Twenty-four-year-old swimming champion Danielle Tomlinson from Danes Hill in Leicester has become a renowned artist painting contemporary graffitistyle animal portraits. What started out as pen drawings is now a full-time business model. It’s afforded her to graduate from a home space to a quirky studio in Makers Yard, as well as the prospect of buying her first home after only two years in business.

While Danielle was an established swimmer competing and representing Britain internationally, even qualifying for Olympic and Commonwealth world trials, she’d slowly lost her hunger for competitive swimming.

Destined for the deep end, Danielle was swimming since the age of four and, with a love of science and sport, she naturally wanted to study sports science at Loughborough University. But in between lectures is where another passion grew. Animals and art are the two other great loves of the multi-talented Danielle, meaning she would often be found scribbling pet portraits using ball-point pens. When people began asking her to draw their dogs, she would sell her work at £40 a piece. It was actually her parents who encouraged her to pursue a career as an artist.

“My parents have been so supportive,” Danielle said. “They’ve never pushed me to do anything, so I’ve always had the freedom to try new things. My dad built me a garden studio in lockdown and my family encouraged me to set up the business. They’ve always told me to do what makes me happy.”

Quitting swimming and diving into business must have been daunting: “I’d just fallen out of love with swimming and my love of exotic animals and art took over. Stereotypically, people might not make money as an artist, but I quickly had to start turning work away.”
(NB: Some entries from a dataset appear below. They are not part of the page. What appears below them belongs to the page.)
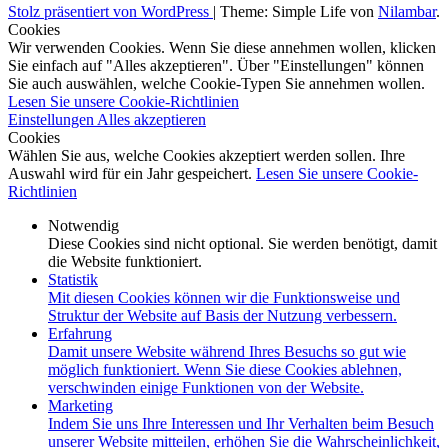
Stolz präsentiert von WordPress
|
Theme: Simple Life von
Nilambar
.
Cookies
Wir verwenden Cookies. Wenn Sie diese annehmen wollen, klicken
Sie einfach auf "Alles akzeptieren". Über "Einstellungen" können
Sie auch auswählen, welche Cookie-Typen Sie annehmen wollen.
Lesen Sie unsere Cookie-Richtlinien
Einstellungen
Alles akzeptieren
Cookies
Wählen Sie aus, welche Cookies akzeptiert werden sollen. Ihre
Auswahl wird für ein Jahr gespeichert.
Lesen Sie unsere Cookie-
Richtlinien
Notwendig
Diese Cookies sind nicht optional. Sie werden benötigt, damit
die Website funktioniert.
Statistik
Mit diesen Cookies können wir die Funktionsweise und
Struktur der Website auf Basis der Nutzung verbessern.
Erfahrung
Damit unsere Website während Ihres Besuchs so gut wie
möglich funktioniert. Wenn Sie diese Cookies ablehnen,
verschwinden einige Funktionen von der Website.
Marketing
Indem Sie uns Ihre Interessen und Ihr Verhalten beim Besuch
unserer Website mitteilen, erhöhen Sie die Wahrscheinlichkeit,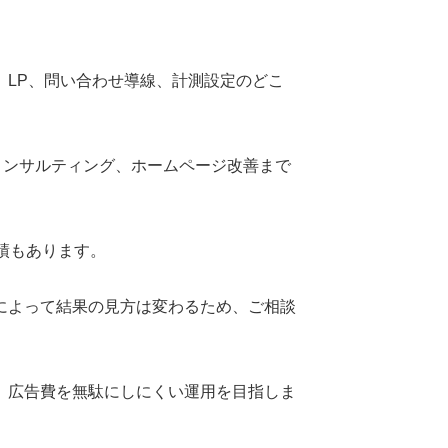
LP、問い合わせ導線、計測設定のどこ
コンサルティング、ホームページ改善まで
績もあります。
によって結果の見方は変わるため、ご相談
、広告費を無駄にしにくい運用を目指しま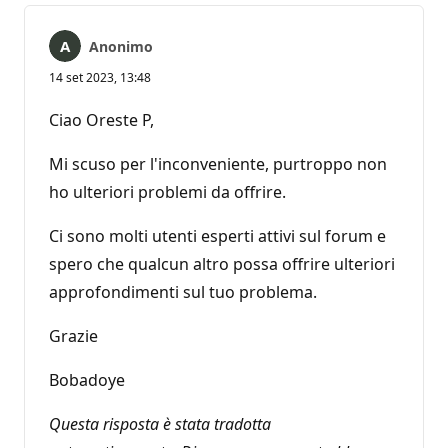
Anonimo
14 set 2023, 13:48
Ciao Oreste P,
Mi scuso per l'inconveniente, purtroppo non
ho ulteriori problemi da offrire.
Ci sono molti utenti esperti attivi sul forum e
spero che qualcun altro possa offrire ulteriori
approfondimenti sul tuo problema.
Grazie
Bobadoye
Questa risposta è stata tradotta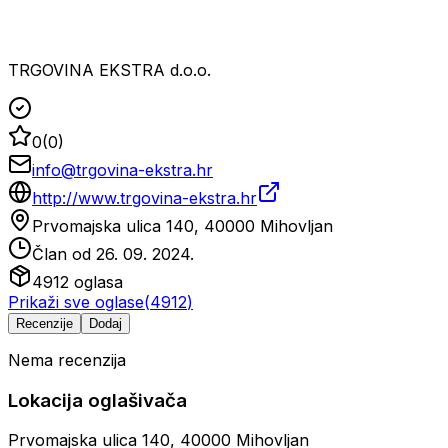
TRGOVINA EKSTRA d.o.o.
0
(
0
)
info@trgovina-ekstra.hr
http://www.trgovina-ekstra.hr
Prvomajska ulica 140, 40000 Mihovljan
Član od
26. 09. 2024.
4912
oglasa
Prikaži sve oglase
(
4912
)
Recenzije
Dodaj
Nema recenzija
Lokacija oglašivača
Prvomajska ulica 140, 40000 Mihovljan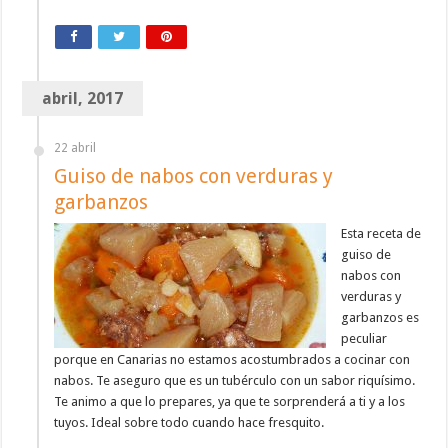
abril, 2017
22 abril
Guiso de nabos con verduras y
garbanzos
Esta receta de
guiso de
nabos con
verduras y
garbanzos es
peculiar
porque en Canarias no estamos acostumbrados a cocinar con
nabos. Te aseguro que es un tubérculo con un sabor riquísimo.
Te animo a que lo prepares, ya que te sorprenderá a ti y a los
tuyos. Ideal sobre todo cuando hace fresquito.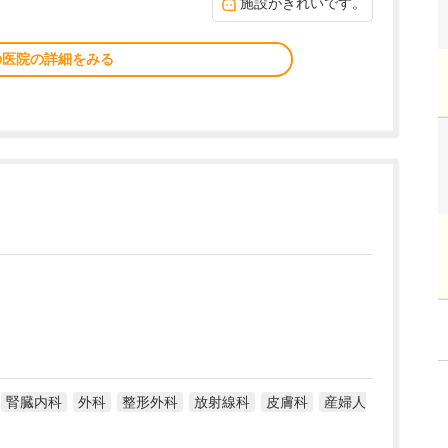
施設がきれいです。
の医院の詳細をみる
腎臓内科
外科
整形外科
放射線科
皮膚科
産婦人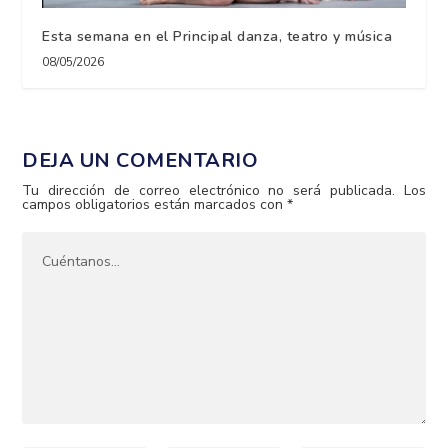
Esta semana en el Principal danza, teatro y música
08/05/2026
DEJA UN COMENTARIO
Tu dirección de correo electrónico no será publicada.
Los
campos obligatorios están marcados con
*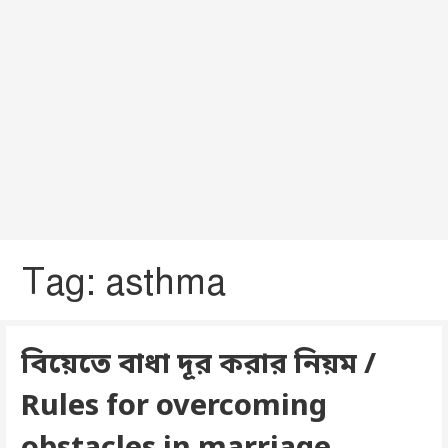
Tag: asthma
বিয়েতে বাধা দূর করার নিয়ম /
Rules for overcoming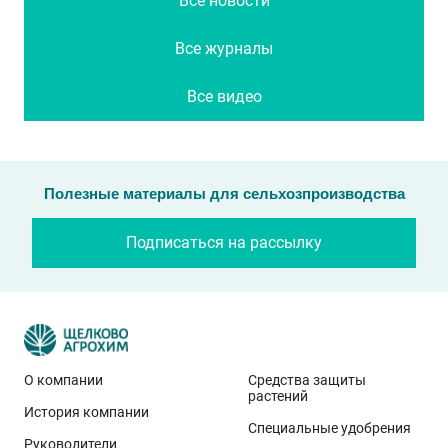
Все новости
Все журналы
Все видео
Полезные материалы для сельхозпроизводства
Подписаться на рассылку
О компании
Средства защиты
растений
История компании
Специальные удобрения
Руководители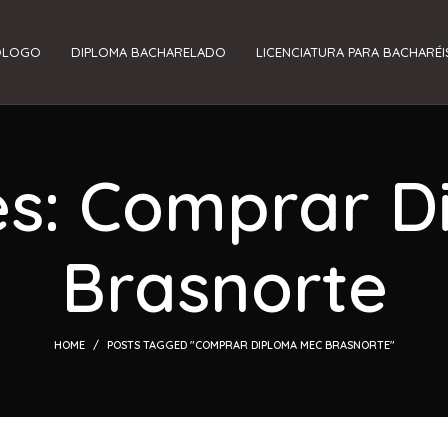
ÓLOGO
DIPLOMA BACHARELADO
LICENCIATURA PARA BACHARÉI
es: Comprar 
Brasnorte
HOME
POSTS TAGGED "COMPRAR DIPLOMA MEC BRASNORTE"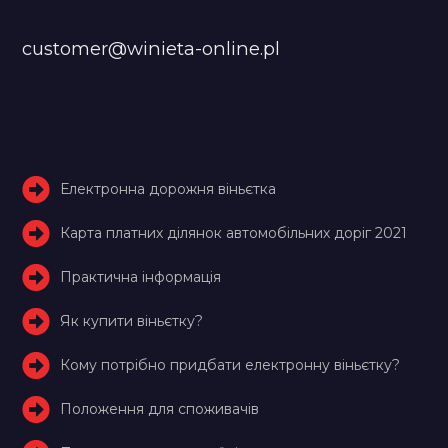
customer@winieta-online.pl
Електронна дорожня віньєтка
Карта платних ділянок автомобільних доріг 2021
Практична інформація
Як купити віньєтку?
Кому потрібно придбати електронну віньєтку?
Положення для споживачів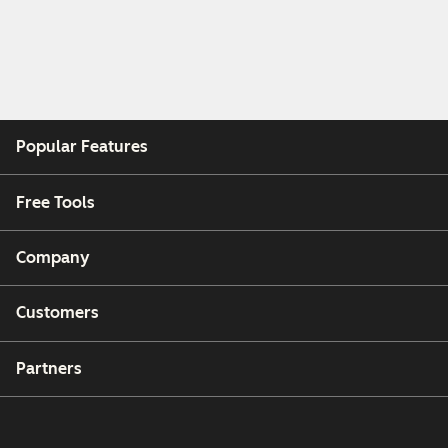
Popular Features
Free Tools
Company
Customers
Partners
Now - with over 13k Instagram followers, clients around the world, and being on the market for a house - the exotic animal and pet painter has been approached by eight galleries. But, she’s declined their offers, deciding to represent herself instead.

On gaining the confidence to become a business owner and how to market herself as an artist, she said: “I did a marketing course and then things started to pick up and I was able to make it my full-time job. But it did become really stressful, and I felt like I had to take on all the work that was coming in. I learnt that I could say no and that I will sometimes have to turn work away. Putting a price on my work to begin with was challenging.”

At the start of the pandemic, work that Danielle would sell for £800, now sells in the region of £1500+. But making money as an artist is an idea that some people still struggle to understand.

“People still ask me what my real job is when I tell them I’m an artist,” Danielle said. She often has people ask her to paint their pets declaring that they’ll ‘pay her for it’ as though painting is her hobby. When people think of artists they think of Michelangelo or Van Gogh, they don’t expect that the girl next door is able to buy a house from her artworks.